WHAT YOU HAVE TO DO → Can you return the text read from every one of the records below, line for line and unchanged, with the pictures left out?

-- -- --

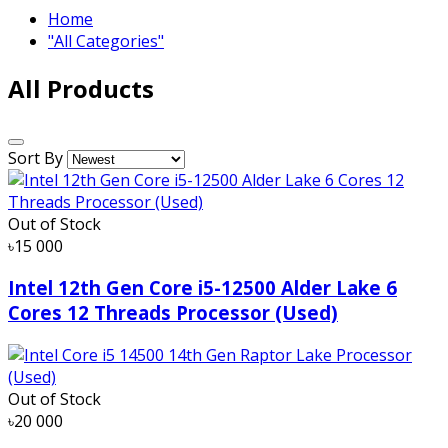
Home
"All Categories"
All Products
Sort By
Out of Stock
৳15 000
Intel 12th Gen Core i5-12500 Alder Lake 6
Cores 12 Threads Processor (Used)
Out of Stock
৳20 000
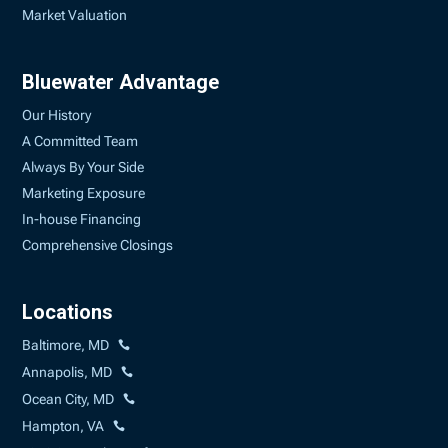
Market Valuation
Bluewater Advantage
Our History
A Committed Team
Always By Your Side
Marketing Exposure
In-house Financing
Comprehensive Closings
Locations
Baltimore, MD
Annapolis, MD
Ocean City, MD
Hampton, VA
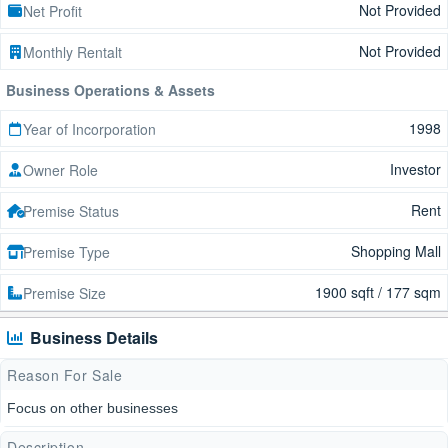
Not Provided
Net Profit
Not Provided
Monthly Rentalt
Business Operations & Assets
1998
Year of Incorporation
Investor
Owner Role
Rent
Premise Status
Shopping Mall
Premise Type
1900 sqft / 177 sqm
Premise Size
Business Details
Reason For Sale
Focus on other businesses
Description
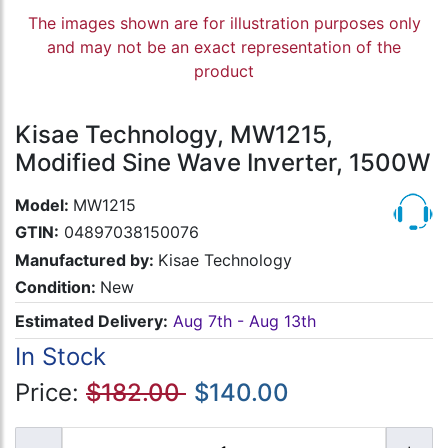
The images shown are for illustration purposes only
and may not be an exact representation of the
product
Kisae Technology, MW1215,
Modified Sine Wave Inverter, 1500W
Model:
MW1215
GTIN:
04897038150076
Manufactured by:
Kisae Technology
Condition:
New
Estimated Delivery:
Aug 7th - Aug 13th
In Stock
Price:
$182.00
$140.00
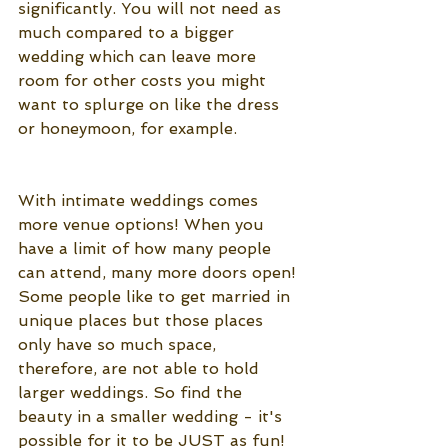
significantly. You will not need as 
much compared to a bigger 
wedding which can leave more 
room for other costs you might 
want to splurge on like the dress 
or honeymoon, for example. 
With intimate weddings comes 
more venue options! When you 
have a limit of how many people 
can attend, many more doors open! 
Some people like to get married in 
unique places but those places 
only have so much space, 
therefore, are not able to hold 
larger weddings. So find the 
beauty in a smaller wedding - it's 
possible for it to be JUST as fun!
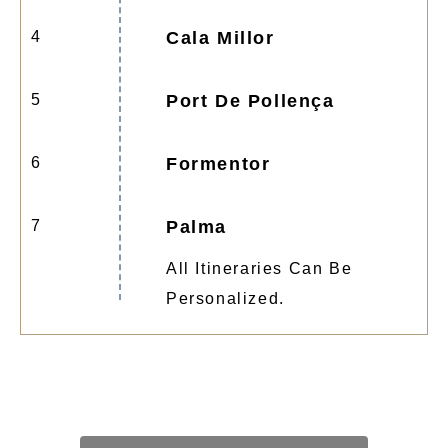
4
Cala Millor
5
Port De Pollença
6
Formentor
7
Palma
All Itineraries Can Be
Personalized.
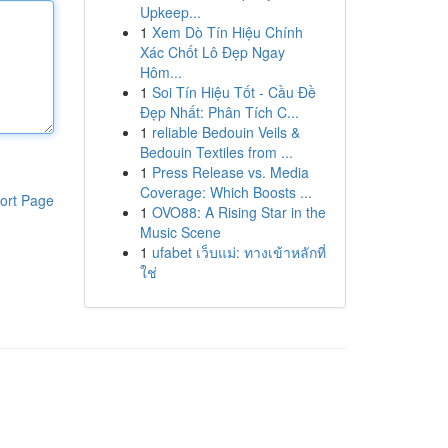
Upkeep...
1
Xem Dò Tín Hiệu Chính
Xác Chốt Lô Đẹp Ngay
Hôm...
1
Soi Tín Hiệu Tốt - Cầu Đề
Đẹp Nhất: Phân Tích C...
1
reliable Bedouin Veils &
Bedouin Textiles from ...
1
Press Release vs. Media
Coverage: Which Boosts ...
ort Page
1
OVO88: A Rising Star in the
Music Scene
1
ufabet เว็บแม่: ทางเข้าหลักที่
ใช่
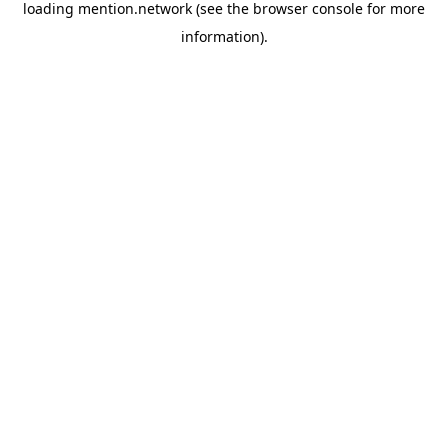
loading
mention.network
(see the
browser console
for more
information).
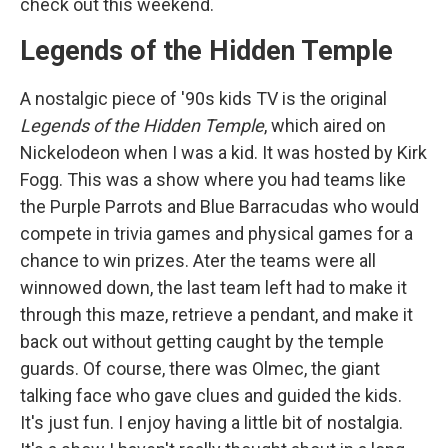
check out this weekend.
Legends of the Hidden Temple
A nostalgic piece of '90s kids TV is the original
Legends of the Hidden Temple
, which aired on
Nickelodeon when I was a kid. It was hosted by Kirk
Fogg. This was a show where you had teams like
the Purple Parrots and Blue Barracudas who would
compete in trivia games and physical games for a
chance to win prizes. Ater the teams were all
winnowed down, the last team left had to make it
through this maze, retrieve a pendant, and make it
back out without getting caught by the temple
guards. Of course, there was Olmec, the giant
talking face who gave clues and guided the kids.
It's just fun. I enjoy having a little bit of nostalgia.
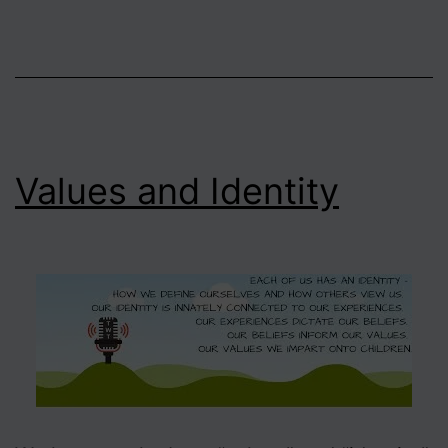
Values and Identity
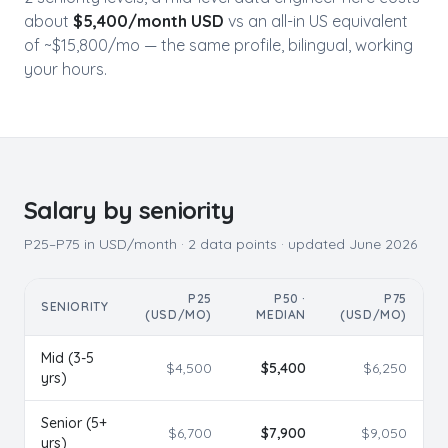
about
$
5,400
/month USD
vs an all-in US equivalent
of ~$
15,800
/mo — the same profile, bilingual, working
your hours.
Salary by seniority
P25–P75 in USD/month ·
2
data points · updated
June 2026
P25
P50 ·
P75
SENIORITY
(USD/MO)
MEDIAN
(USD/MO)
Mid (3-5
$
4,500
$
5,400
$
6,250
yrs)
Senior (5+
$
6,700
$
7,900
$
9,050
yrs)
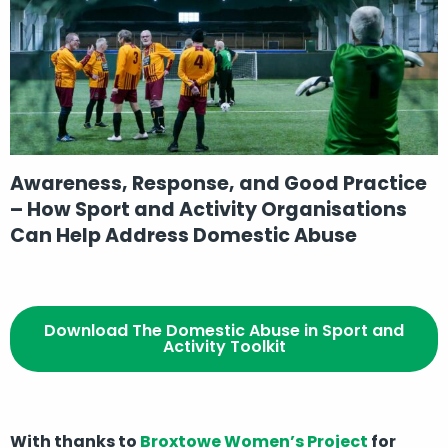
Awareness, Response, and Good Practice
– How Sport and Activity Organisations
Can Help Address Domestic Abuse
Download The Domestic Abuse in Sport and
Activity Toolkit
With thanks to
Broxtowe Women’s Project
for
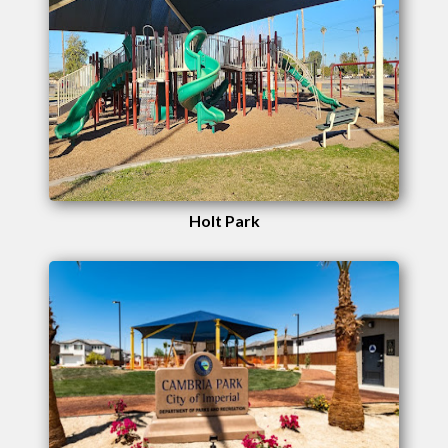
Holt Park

-- -- --

OUTPUT OF THE EXERCISE →
Home
"All Categories"
All Products
Sort By
Out of Stock
৳15 000
Intel 12th Gen Core i5-12500 Alder Lake 6
Cores 12 Threads Processor (Used)
Out of Stock
৳20 000
Market Valuation
Bluewater Advantage
Our History
A Committed Team
Always By Your Side
Marketing Exposure
In-house Financing
Comprehensive Closings
Locations
Baltimore, MD
Annapolis, MD
Ocean City, MD
Hampton, VA
Not Provided
Net Profit
Not Provided
Monthly Rentalt
Business Operations & Assets
1998
Year of Incorporation
Investor
Owner Role
Rent
Premise Status
Shopping Mall
Premise Type
1900 sqft / 177 sqm
Premise Size
Business Details
Reason For Sale
Focus on other businesses
Description
The images shown are for illustration purposes only
and may not be an exact representation of the
product
Kisae Technology, MW1215,
Modified Sine Wave Inverter, 1500W
Model:
MW1215
GTIN:
04897038150076
Manufactured by:
Kisae Technology
Condition:
New
Estimated Delivery:
Aug 7th - Aug 13th
In Stock
Price:
$182.00
$140.00
significantly. You will not need as 
much compared to a bigger 
wedding which can leave more 
room for other costs you might 
want to splurge on like the dress 
or honeymoon, for example. 
With intimate weddings comes 
more venue options! When you 
have a limit of how many people 
can attend, many more doors open! 
Some people like to get married in 
unique places but those places 
only have so much space, 
therefore, are not able to hold 
larger weddings. So find the 
beauty in a smaller wedding - it's 
possible for it to be JUST as fun!
4
Cala Millor
5
Port De Pollença
6
Formentor
7
Palma
All Itineraries Can Be
Personalized.
Upkeep...
1
Xem Dò Tín Hiệu Chính
Xác Chốt Lô Đẹp Ngay
Hôm...
1
Soi Tín Hiệu Tốt - Cầu Đề
Đẹp Nhất: Phân Tích C...
1
reliable Bedouin Veils &
Bedouin Textiles from ...
1
Press Release vs. Media
Coverage: Which Boosts ...
ort Page
1
OVO88: A Rising Star in the
Music Scene
1
ufabet เว็บแม่: ทางเข้าหลักที่
ใช่
loading
mention.network
(see the
browser console
for more
information).
check out this weekend.
Legends of the Hidden Temple
A nostalgic piece of '90s kids TV is the original
Legends of the Hidden Temple
, which aired on
Nickelodeon when I was a kid. It was hosted by Kirk
Fogg. This was a show where you had teams like
the Purple Parrots and Blue Barracudas who would
compete in trivia games and physical games for a
chance to win prizes. Ater the teams were all
winnowed down, the last team left had to make it
through this maze, retrieve a pendant, and make it
back out without getting caught by the temple
guards. Of course, there was Olmec, the giant
talking face who gave clues and guided the kids.
It's just fun. I enjoy having a little bit of nostalgia.
Values and Identity
about
$
5,400
/month USD
vs an all-in US equivalent
of ~$
15,800
/mo — the same profile, bilingual, working
your hours.
Salary by seniority
P25–P75 in USD/month ·
2
data points · updated
June 2026
P25
P50 ·
P75
SENIORITY
(USD/MO)
MEDIAN
(USD/MO)
Mid (3-5
$
4,500
$
5,400
$
6,250
yrs)
Senior (5+
$
6,700
$
7,900
$
9,050
yrs)
Awareness, Response, and Good Practice
– How Sport and Activity Organisations
Can Help Address Domestic Abuse
Download The Domestic Abuse in Sport and
Activity Toolkit
With thanks to
Broxtowe Women’s Project
for
Holt Park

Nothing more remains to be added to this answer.